We haven't often seen the words "Hmong" and "Hollywood" in the same sentence -- until this week.
"Gran Torino," which opens today in the Twin Cities, is the first major-studio film to feature several prominent roles for Hmong actors, including some with Twin Cities ties. With heavyweight Clint Eastwood as both director and star, the film is sure to draw national attention to an ethnic group well-known in Minnesota, but not all parts of the country.
Eastwood plays Walt, a cranky, racist Korean War vet who befriends the Hmong teenagers next door. He tries to protect them from gang violence even as he slings ethnic slurs every which way.
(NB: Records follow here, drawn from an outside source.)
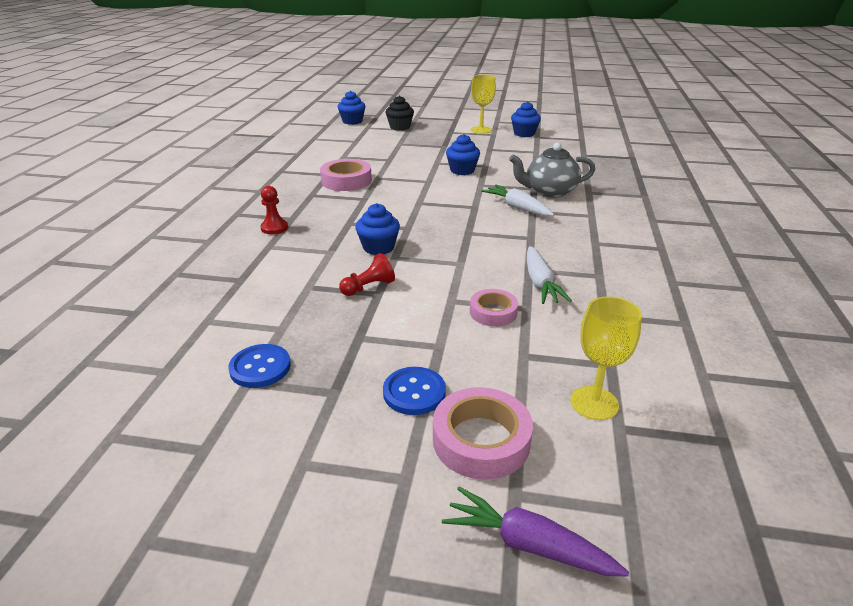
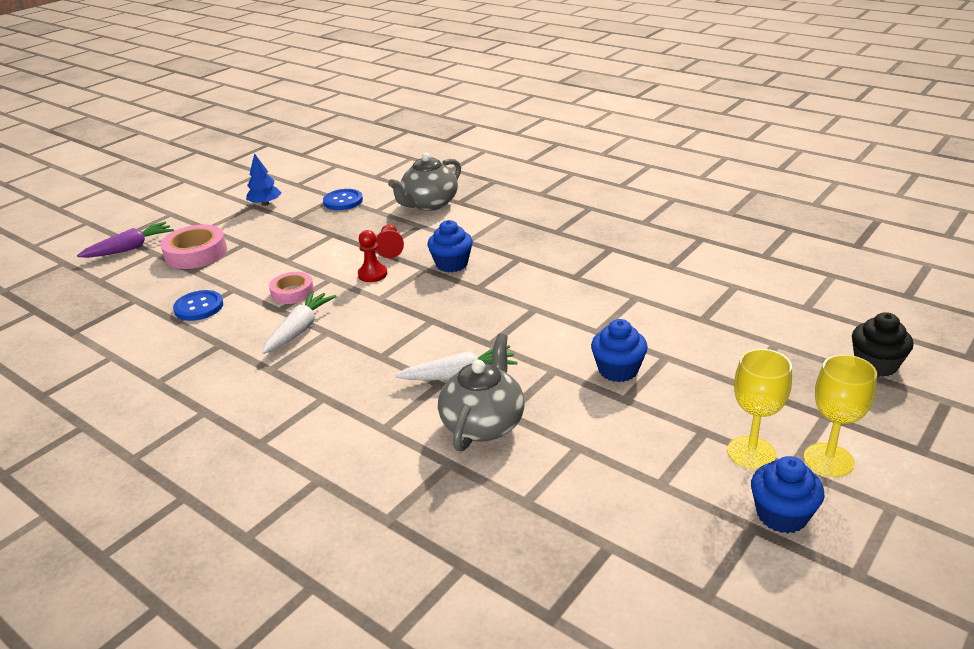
camera: 120 degrees right, 0 degrees up
(251, 296) = (429, 204): none -> grey teapot
(274, 228) = (541, 222): red pawn -> red pawn (372, 274)
(292, 450) = (265, 204): none -> blue tree
(346, 181) = (639, 274): pink tape -> none
(352, 121) = (926, 322): blue cupcake -> none
(414, 392) = (257, 242): blue button -> blue button (199, 307)
(540, 283) = (300, 329): white carrot -> white carrot turned 90 degrees clockwise
(594, 403) = (162, 299): yellow goblet -> yellow goblet (751, 453)

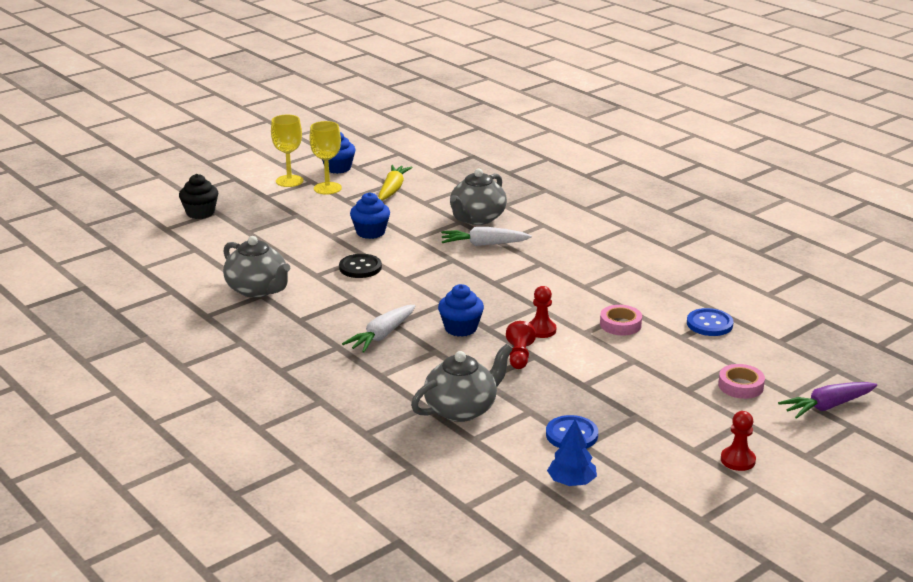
camera: 170 degrees left, 5 degrees down
(196, 253) = (740, 386): pink tape -> pink tape, size x0.64
(223, 204) = (737, 460): none -> red pawn
(265, 204) = (678, 450): blue tree -> blue tree (571, 482)
(300, 329) = (608, 291): white carrot -> white carrot (382, 335)
(593, 314) = (360, 267): none -> black button
(645, 470) = (393, 189): none -> yellow carrot
(680, 270) = (258, 289): none -> grey teapot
While the story is focused on Eastwood, Hmong actors are in a good three-quarters of the scenes.
At an advance screening of the film Tuesday night, Dyane Hang Garvey of St. Paul got more excited than most people in the audience. As a technical adviser on the film, she spent two weeks on the set to ensure cultural realism in everything from food presentation to subtitle translation. This was the first time she had seen the final product. Her first impression?
"It's really honest, it doesn't make things artificially easier for anyone," said Garvey, who runs the small nonprofit Hmong Arts Connection.
Just as important to Garvey is that actual Hmong people were cast, even though some had no acting experience. Eastwood consulted with a Washington-based Hmong development agency on how to be sensitive and honest in portraying the ethnicity.
"They said, don't use non-Hmong actors. It's hard for someone who is not Hmong to be authentic," she said, citing an episode of "Grey's Anatomy" in which a Hmong family and shaman were played by Asian actors of other ethnicities.
When St. Paul filmmaker Bryan Vue first heard about the movie more than a year ago, "I thought it was a joke," he said. "I had to actually call the casting company in New York before I believed it was real."